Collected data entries
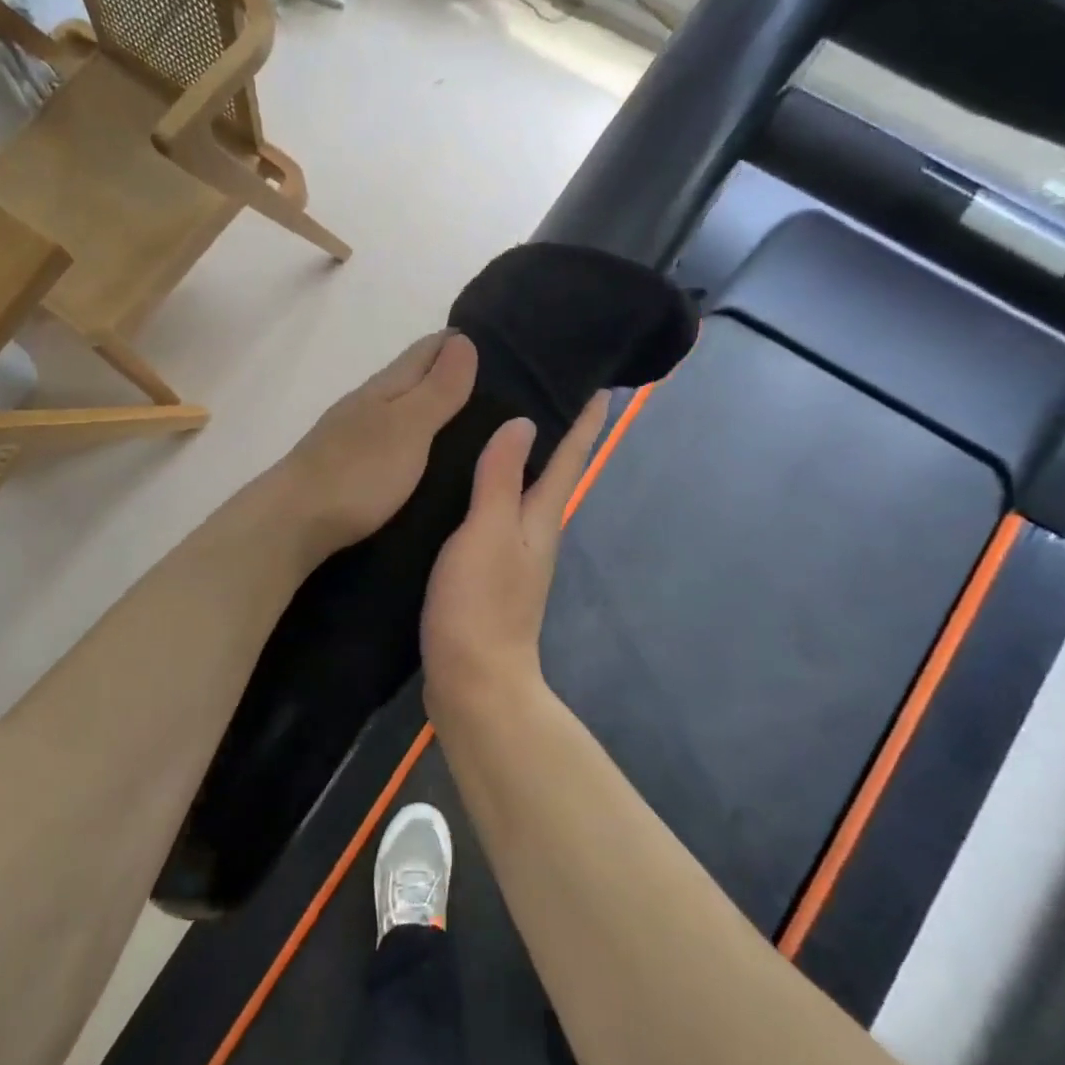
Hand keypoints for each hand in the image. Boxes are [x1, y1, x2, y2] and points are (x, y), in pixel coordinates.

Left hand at [271, 332, 478, 561]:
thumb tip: (463, 340)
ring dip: (426, 407)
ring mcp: (350, 437)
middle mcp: (364, 405)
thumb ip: (437, 390)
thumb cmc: (357, 473)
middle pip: (408, 378)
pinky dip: (410, 437)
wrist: (291, 523)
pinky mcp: (345, 469)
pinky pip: (387, 440)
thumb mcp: (408, 427)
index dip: (454, 341)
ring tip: (464, 418)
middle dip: (443, 372)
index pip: (423, 352)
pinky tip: (420, 453)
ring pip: (396, 410)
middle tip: (488, 379)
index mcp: (382, 389)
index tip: (487, 337)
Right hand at [421, 390, 609, 715]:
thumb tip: (524, 422)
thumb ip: (500, 480)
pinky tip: (465, 479)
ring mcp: (512, 552)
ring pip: (521, 489)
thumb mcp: (486, 534)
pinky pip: (494, 511)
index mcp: (540, 517)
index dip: (583, 419)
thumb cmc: (480, 606)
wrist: (473, 682)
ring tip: (496, 419)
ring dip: (520, 456)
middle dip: (553, 428)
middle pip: (551, 469)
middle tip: (535, 383)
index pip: (569, 456)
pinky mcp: (488, 570)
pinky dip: (491, 485)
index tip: (598, 382)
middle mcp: (533, 530)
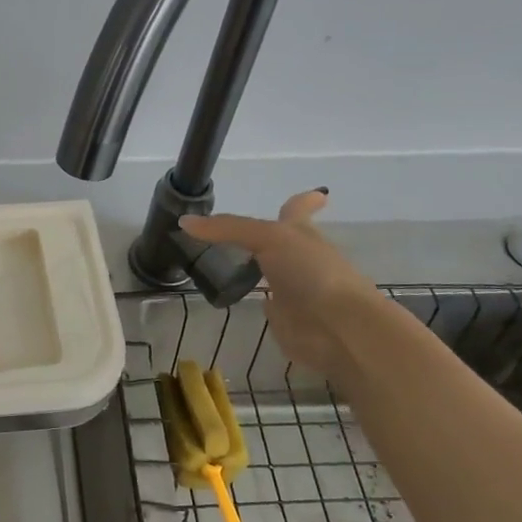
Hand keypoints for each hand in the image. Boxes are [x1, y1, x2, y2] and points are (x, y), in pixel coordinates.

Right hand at [180, 190, 379, 378]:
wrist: (338, 327)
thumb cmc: (312, 272)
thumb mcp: (268, 238)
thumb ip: (226, 229)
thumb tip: (183, 222)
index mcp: (301, 233)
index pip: (298, 209)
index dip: (303, 201)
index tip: (314, 194)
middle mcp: (299, 258)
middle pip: (281, 242)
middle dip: (267, 236)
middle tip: (238, 231)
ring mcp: (294, 289)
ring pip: (271, 273)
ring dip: (258, 268)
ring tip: (229, 260)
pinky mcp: (286, 318)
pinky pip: (268, 306)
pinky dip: (257, 301)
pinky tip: (241, 298)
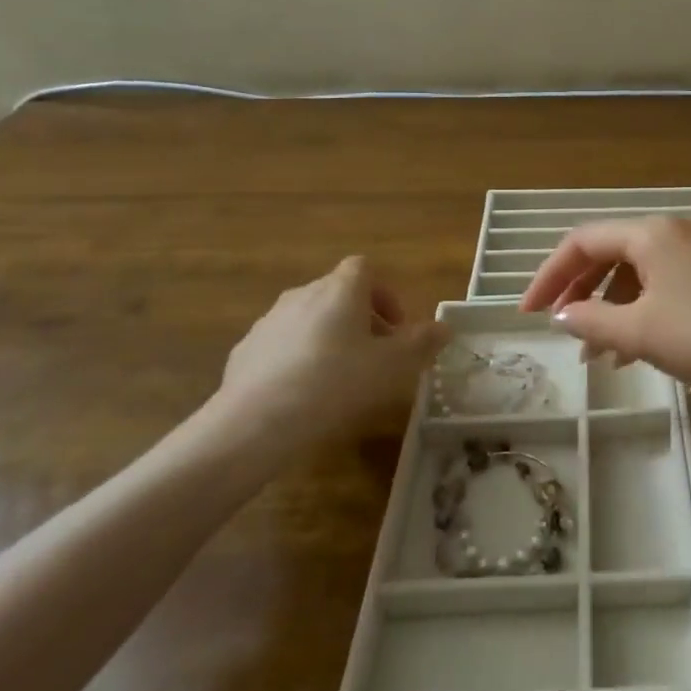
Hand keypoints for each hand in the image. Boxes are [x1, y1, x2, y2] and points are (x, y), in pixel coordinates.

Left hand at [202, 257, 448, 460]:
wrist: (256, 422)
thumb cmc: (336, 383)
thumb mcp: (392, 366)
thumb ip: (421, 343)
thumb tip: (444, 327)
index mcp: (340, 290)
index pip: (365, 268)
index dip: (385, 294)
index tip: (396, 327)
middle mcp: (303, 294)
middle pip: (338, 293)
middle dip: (361, 319)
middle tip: (376, 355)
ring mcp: (269, 321)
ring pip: (309, 318)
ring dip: (329, 337)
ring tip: (340, 378)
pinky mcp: (245, 350)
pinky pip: (282, 344)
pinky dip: (298, 358)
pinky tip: (304, 394)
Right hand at [518, 217, 690, 407]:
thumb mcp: (641, 332)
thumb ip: (592, 320)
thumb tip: (562, 316)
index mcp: (651, 233)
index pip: (582, 241)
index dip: (549, 276)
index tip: (527, 313)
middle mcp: (673, 231)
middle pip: (609, 253)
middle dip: (579, 291)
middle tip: (559, 328)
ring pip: (637, 272)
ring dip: (610, 307)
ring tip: (598, 355)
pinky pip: (663, 284)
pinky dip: (641, 310)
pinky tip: (634, 350)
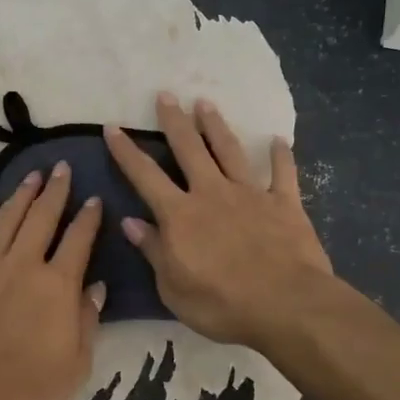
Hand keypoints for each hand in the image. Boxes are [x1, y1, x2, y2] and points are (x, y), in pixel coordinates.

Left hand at [0, 164, 105, 399]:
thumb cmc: (31, 390)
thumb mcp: (77, 363)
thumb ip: (87, 320)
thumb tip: (96, 287)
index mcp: (58, 284)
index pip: (79, 239)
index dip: (89, 217)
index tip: (95, 199)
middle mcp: (23, 265)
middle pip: (42, 217)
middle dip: (55, 190)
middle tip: (61, 168)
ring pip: (6, 220)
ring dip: (20, 195)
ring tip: (31, 177)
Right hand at [104, 94, 333, 354]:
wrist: (286, 305)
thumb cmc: (221, 304)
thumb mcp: (173, 287)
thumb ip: (153, 250)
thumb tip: (131, 222)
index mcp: (180, 215)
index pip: (144, 176)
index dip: (126, 151)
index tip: (112, 127)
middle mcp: (211, 193)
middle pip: (189, 149)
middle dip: (174, 121)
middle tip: (165, 95)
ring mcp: (250, 194)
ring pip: (229, 151)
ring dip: (216, 126)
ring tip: (205, 103)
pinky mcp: (285, 204)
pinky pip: (282, 174)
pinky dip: (280, 156)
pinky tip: (278, 140)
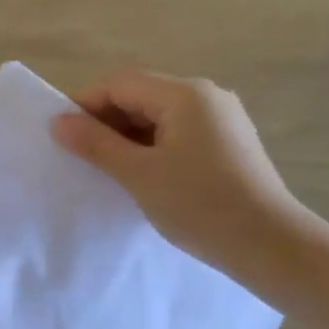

WORK REQUIRED
Could you set down every entry again exactly as written, leaving out any pictures?

RESPONSE TO THIS TASK
Hand keypoints for each hand in the image. Boxes are [x1, y1, x2, y2] and points are (x, y), in pixel coordinates.

Left hand at [271, 332, 478, 561]:
thumb tip: (463, 340)
ring dip: (426, 407)
ring mcp: (350, 437)
middle mcp: (364, 405)
thumb ip: (437, 390)
thumb cmc: (357, 473)
middle pip: (408, 378)
pinky dip: (410, 437)
wrist: (291, 523)
pinky mcp: (345, 469)
pinky pip: (387, 440)
thumb mcp: (408, 427)
index dip: (454, 341)
ring tip: (464, 418)
middle dip: (443, 372)
index pip: (423, 352)
pinky tip: (420, 453)
ring pip: (396, 410)
middle tip: (488, 379)
index mcp: (382, 389)
index tip: (487, 337)
Right hand at [421, 390, 609, 715]:
thumb tip: (524, 422)
thumb ip: (500, 480)
pinky tip: (465, 479)
ring mcp: (512, 552)
ring pip: (521, 489)
thumb mcp: (486, 534)
pinky pip: (494, 511)
index mcp: (540, 517)
index dip: (583, 419)
thumb cmc: (480, 606)
wrist: (473, 682)
ring tip: (496, 419)
ring dip: (520, 456)
middle dip: (553, 428)
middle pip: (551, 469)
middle tip: (535, 383)
index pip: (569, 456)
pinky mcp: (488, 570)
pinky dip: (491, 485)
index tip: (598, 382)
middle mcp: (533, 530)
Hand keypoints for each hand in the image. Boxes are [x1, y1, x2, y2] and points are (x, y), in pixel coordinates.

Right hand at [180, 190, 379, 378]:
wrist: (338, 327)
thumb cmc: (312, 272)
thumb mcp: (268, 238)
thumb ip: (226, 229)
thumb tip: (183, 222)
index mcp: (301, 233)
index pip: (298, 209)
index dip: (303, 201)
index tip: (314, 194)
middle mcp: (299, 258)
middle pip: (281, 242)
middle dip: (267, 236)
middle tip: (238, 231)
ring mcp: (294, 289)
ring pip: (271, 273)
ring dip: (258, 268)
ring tip: (229, 260)
pinky mcp: (286, 318)
pinky pip: (268, 306)
pinky dip: (257, 301)
pinky tip: (241, 298)
Hand keypoints for each hand in the image. Boxes are [x1, y1, x2, y2] and points are (x, y), in pixel coordinates.

Left hand at [202, 257, 448, 460]:
wrist: (256, 422)
thumb cmc: (336, 383)
thumb mcp: (392, 366)
thumb ip: (421, 343)
thumb tip: (444, 327)
index mcp: (340, 290)
index pip: (365, 268)
index dip: (385, 294)
index tip: (396, 327)
middle mcp: (303, 294)
middle pip: (338, 293)
middle dip: (361, 319)
middle tip: (376, 355)
ring mcp: (269, 321)
ring pip: (309, 318)
ring dip: (329, 337)
ring tip: (340, 378)
pinky mcp: (245, 350)
pinky pip: (282, 344)
pinky dip: (298, 358)
pinky tip: (304, 394)
Right hand at [518, 217, 690, 407]:
thumb mcp: (641, 332)
thumb ip: (592, 320)
thumb tip: (562, 316)
index mcp: (651, 233)
index pip: (582, 241)
index dip: (549, 276)
index tip: (527, 313)
middle mcp: (673, 231)
middle pip: (609, 253)
middle dip: (579, 291)
middle tip: (559, 328)
ring pip: (637, 272)
ring dip: (610, 307)
ring tip: (598, 355)
pinky pip: (663, 284)
pinky dip: (641, 310)
pinky tip: (634, 350)
Hand keypoints for each hand in the image. Boxes are [x1, y1, x2, y2] and points are (x, y), in pixel coordinates.

Left hand at [0, 164, 105, 399]:
thumb cmc: (31, 390)
thumb mcp: (77, 363)
thumb ip: (87, 320)
thumb tip: (96, 287)
index mcp: (58, 284)
index pip: (79, 239)
index dip: (89, 217)
index tip: (95, 199)
middle mcp: (23, 265)
middle pip: (42, 217)
middle dip: (55, 190)
middle tip: (61, 168)
ring pip: (6, 220)
ring dip: (20, 195)
ring tip: (31, 177)
Right hand at [104, 94, 333, 354]:
wrist: (286, 305)
thumb cmc: (221, 304)
thumb mcp: (173, 287)
thumb ip: (153, 250)
thumb tip: (131, 222)
index mcp: (180, 215)
index pip: (144, 176)
index dip: (126, 151)
index tip: (112, 127)
middle mcp: (211, 193)
middle pip: (189, 149)
middle dip: (174, 121)
middle tip: (165, 95)
ring mcp: (250, 194)
ring pip: (229, 151)
ring dip: (216, 126)
ring tip: (205, 103)
pinky mcp: (285, 204)
pinky pip: (282, 174)
pinky dip: (280, 156)
pinky tip: (278, 140)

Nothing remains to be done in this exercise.